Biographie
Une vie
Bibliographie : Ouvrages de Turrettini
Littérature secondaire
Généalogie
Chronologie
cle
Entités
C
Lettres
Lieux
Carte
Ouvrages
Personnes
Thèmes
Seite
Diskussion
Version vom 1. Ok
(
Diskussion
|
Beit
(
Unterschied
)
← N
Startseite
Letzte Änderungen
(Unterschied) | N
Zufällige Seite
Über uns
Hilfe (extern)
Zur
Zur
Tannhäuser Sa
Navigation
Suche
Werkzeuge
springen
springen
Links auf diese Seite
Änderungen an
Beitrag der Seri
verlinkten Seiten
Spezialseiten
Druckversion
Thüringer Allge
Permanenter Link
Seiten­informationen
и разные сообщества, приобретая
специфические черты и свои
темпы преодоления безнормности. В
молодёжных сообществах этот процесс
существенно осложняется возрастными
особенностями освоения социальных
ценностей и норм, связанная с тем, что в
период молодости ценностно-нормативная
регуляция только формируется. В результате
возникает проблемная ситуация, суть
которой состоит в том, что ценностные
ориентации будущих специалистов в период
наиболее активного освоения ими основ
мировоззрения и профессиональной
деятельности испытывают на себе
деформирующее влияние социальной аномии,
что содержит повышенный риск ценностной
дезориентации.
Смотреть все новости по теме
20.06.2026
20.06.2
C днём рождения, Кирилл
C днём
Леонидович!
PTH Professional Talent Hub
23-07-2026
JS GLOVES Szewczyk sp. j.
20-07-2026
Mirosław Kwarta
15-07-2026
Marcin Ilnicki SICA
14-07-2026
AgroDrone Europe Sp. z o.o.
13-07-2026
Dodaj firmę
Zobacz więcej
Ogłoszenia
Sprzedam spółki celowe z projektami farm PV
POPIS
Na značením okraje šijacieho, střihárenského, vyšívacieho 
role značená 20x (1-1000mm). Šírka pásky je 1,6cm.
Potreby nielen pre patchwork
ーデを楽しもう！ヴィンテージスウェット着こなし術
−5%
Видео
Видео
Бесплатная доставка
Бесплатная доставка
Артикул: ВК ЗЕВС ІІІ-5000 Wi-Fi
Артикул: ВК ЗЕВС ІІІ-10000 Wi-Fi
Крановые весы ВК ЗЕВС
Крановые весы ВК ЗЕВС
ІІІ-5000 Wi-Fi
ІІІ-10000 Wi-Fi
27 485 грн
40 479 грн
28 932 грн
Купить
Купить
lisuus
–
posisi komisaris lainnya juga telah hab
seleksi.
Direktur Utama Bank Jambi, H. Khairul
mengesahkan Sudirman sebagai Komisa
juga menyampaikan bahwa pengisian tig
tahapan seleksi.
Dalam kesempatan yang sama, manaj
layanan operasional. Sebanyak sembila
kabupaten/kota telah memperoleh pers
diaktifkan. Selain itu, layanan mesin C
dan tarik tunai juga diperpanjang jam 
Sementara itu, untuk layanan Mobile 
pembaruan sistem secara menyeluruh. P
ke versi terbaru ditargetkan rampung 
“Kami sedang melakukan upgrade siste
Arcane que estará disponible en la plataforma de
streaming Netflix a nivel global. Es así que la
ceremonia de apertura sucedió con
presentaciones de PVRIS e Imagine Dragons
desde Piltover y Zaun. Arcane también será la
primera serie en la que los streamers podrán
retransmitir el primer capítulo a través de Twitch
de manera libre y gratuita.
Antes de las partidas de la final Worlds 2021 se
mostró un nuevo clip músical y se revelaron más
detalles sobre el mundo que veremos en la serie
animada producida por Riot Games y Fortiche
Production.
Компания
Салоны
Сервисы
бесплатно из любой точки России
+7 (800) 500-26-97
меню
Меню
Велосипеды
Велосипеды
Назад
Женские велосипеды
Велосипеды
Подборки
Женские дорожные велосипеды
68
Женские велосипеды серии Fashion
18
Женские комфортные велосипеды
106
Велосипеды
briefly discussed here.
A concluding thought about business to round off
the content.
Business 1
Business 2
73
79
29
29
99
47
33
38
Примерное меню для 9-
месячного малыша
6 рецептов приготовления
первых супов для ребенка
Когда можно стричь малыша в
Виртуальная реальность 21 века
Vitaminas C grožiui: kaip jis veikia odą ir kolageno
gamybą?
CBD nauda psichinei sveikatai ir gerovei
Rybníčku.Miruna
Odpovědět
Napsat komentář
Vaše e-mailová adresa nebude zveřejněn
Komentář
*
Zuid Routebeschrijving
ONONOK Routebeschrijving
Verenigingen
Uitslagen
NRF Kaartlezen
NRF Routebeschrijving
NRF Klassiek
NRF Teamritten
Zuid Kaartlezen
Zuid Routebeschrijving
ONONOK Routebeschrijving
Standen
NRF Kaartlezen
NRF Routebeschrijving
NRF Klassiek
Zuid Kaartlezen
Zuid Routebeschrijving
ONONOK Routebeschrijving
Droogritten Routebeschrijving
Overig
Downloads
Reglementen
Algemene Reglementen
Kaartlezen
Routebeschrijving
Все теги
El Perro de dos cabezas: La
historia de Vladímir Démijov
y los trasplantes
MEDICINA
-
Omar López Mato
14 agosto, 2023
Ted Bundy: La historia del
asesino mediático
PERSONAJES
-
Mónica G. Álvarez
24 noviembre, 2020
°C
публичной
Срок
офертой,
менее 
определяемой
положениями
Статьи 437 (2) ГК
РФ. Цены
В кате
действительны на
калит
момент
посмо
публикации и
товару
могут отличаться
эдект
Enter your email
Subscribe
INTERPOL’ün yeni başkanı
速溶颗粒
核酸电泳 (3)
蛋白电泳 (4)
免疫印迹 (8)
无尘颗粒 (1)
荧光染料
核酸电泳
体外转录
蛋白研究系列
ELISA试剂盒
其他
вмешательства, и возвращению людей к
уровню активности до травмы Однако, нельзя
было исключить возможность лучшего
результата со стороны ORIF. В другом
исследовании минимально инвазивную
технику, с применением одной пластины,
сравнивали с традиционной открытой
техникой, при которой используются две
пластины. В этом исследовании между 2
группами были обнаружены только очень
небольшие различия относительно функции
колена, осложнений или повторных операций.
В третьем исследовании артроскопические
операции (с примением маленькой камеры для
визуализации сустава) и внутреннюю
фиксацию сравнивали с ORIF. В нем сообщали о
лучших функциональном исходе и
==================================================
(Activity) Your answer should consist of each line of the data above in which the word "Ouvrages" occurs.

(Written solution)
Bibliographie : Ouvrages de Turrettini
Ouvrages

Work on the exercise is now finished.